All About Eve – Martha’s Harbour

Love always entails a paradox, simultaneous peace and restlessness, not only in succession but in the same moment, reaching out toward a person who seems like salvation, but who yet also symbolises perdition. The more desperate we are to find solace, the more vulnerable we become, and more aware of our own helplessness when facing someone who is still a mystery, perhaps always will be.

So we look for a way to sail the stormy seas, the safety to face the waves, whether stormy or peaceful, feeling helpless while doing so. It feels like it’s worth the risk, depending on how we see ourselves, whether we believe ourselves strong enough, should the waves suddenly start to look overwhelming.

The harbour in the song is a place of safety and solitude, but the heart longs for the sea. In contrast, a harbour could also be an image of love itself, the beloved as a place of rest and security. These are not merely metaphors. That is, using a metaphor strengthens our own prejudice and starts to become a reality in itself, the image takes over the original feeling, gets locked into place, until there’s no way for the original feeling to change, be it of hesitation or safety.

The sea is also an image of freedom. If I could sail you out into the open, maybe i could feel free and safe at the same time. That is what love is like at its best, support and encouragement that enables us to venture out, to be ourselves more fully. I wouldn’t go as far as to say that one cannot be oneself being isolated in a small harbour, but surely the more we face different situations, the more we discover in ourselves, at least of our abilities to survive in different environments.

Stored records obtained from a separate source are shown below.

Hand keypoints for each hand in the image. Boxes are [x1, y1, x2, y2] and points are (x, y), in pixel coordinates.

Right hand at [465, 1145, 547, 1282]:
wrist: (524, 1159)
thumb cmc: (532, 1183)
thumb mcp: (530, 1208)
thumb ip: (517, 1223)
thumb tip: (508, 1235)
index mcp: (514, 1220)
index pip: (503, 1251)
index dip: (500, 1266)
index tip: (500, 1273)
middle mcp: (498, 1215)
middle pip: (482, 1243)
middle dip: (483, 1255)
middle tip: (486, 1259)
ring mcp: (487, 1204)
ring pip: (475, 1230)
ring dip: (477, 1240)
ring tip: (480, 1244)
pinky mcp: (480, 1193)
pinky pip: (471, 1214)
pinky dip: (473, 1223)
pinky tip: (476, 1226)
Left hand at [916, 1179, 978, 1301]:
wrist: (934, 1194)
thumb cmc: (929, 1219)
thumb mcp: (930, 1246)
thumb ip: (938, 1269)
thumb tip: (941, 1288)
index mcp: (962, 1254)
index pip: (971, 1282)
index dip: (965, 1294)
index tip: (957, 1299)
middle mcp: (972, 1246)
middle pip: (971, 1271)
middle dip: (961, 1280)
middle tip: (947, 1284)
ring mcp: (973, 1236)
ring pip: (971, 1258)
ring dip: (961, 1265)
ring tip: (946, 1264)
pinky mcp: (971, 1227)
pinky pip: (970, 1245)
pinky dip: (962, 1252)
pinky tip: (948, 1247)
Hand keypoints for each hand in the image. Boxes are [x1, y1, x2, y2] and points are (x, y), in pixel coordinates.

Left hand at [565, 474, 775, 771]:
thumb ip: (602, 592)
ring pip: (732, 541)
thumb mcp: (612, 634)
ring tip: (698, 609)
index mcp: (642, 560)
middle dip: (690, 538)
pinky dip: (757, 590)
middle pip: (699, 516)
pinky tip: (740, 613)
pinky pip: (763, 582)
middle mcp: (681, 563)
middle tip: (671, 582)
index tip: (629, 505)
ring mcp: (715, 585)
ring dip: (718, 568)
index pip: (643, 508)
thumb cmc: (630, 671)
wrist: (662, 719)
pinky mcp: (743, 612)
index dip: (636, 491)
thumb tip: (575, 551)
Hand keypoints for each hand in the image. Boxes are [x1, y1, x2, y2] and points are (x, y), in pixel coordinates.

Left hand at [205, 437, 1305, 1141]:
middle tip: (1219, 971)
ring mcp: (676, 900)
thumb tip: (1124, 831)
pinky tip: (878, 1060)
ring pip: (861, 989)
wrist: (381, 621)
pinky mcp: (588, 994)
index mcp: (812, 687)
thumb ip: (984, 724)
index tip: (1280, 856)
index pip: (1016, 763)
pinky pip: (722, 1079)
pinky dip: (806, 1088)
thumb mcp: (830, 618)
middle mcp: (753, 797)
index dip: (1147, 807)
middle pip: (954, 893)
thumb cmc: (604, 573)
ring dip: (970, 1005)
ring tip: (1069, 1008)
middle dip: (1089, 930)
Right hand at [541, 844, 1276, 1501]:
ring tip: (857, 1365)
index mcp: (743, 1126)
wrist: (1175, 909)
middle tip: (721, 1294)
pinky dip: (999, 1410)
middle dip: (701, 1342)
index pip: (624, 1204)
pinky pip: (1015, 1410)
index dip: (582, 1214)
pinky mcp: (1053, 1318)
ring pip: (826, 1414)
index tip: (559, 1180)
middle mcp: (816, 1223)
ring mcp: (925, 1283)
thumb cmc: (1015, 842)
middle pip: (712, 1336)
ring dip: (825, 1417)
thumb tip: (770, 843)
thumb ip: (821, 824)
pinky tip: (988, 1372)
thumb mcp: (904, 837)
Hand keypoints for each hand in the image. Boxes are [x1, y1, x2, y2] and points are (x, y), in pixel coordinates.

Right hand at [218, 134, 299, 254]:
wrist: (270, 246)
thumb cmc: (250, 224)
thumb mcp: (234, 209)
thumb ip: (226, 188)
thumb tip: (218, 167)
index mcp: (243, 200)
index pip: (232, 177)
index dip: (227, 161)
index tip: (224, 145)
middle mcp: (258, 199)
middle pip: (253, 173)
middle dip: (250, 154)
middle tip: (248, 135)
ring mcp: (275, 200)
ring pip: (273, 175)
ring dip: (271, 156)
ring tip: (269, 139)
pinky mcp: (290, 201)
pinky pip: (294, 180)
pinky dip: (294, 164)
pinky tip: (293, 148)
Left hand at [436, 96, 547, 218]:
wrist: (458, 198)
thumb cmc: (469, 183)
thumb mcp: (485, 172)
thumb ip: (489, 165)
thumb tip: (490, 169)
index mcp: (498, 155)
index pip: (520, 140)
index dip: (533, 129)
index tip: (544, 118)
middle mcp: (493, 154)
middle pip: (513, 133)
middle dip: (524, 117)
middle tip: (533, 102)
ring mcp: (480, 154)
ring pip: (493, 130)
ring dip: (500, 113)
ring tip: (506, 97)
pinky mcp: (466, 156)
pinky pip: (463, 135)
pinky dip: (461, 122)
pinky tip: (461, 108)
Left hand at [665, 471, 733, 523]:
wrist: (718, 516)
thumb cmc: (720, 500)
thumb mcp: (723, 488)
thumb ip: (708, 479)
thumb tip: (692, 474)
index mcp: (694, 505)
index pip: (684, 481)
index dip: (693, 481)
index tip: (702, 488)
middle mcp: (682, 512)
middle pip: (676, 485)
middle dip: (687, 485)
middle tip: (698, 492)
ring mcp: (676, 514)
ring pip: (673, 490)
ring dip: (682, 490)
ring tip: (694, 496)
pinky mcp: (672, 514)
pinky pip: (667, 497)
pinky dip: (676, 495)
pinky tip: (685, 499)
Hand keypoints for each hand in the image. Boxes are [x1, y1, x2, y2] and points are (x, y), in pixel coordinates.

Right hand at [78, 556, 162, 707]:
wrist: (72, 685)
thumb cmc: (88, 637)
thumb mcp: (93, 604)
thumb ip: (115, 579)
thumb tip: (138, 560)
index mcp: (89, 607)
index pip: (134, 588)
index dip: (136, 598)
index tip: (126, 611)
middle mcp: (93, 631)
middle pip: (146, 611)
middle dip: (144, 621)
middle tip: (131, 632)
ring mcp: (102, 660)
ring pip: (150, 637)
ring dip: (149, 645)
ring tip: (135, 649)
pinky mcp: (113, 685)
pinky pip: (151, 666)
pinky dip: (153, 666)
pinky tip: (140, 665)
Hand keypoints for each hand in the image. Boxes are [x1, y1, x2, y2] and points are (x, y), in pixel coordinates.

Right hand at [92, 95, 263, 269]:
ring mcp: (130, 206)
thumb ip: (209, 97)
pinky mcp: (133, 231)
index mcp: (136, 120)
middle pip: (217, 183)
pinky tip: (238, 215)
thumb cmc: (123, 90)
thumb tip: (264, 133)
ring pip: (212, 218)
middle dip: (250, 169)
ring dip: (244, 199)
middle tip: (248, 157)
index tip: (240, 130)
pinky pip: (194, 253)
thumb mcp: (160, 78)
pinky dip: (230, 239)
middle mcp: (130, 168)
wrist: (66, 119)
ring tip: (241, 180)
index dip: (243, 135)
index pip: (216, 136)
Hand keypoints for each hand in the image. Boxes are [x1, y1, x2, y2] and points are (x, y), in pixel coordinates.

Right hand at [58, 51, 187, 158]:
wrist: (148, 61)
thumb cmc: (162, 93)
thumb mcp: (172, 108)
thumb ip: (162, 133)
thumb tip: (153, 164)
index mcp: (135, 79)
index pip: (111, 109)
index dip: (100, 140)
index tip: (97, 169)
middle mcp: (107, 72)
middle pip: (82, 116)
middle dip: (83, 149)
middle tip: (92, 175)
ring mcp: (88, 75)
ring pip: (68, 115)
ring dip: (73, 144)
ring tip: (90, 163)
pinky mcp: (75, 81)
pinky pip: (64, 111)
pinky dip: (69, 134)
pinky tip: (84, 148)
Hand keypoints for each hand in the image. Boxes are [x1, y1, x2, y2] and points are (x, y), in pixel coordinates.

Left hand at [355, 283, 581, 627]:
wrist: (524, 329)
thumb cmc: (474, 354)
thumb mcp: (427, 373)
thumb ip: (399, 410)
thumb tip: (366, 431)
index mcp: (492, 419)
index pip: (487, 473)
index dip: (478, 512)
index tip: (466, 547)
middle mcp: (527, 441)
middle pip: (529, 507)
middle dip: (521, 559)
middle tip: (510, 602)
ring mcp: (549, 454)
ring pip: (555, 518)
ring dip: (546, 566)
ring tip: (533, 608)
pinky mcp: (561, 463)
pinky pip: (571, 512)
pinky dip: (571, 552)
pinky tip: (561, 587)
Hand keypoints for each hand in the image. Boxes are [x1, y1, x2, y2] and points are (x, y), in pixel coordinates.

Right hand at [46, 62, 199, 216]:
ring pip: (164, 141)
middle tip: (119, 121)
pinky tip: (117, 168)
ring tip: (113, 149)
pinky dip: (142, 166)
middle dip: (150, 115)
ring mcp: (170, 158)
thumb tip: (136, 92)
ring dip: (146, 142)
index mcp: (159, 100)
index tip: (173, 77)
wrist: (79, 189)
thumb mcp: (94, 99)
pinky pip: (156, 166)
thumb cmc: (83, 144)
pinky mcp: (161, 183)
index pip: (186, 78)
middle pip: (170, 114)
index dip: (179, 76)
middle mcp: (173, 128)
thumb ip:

Love gives us that trust in ourselves as well as the partner, enabling us to take the chance. But before that, one has to take the chance alone, to see whether the wave carries us or if we sink into the sea, never to surface again. Yet, human beings are buoyant alone as well. Both solitude and entanglement may feel like freedom or then a prison. Largely it a question of attitude, but much more so when one doesn’t have to consider another person’s wishes and desires.

It can make relationships more frightening. Yet it is all that matters to those who have found the kind of relationship in which it doesn’t feel like anything of importance is sacrificed while life is enhanced by all the support, the little touches, the conversations, the presence of another being with whom to reflect yourself, to share the intimacy and moments of despair as well as joy.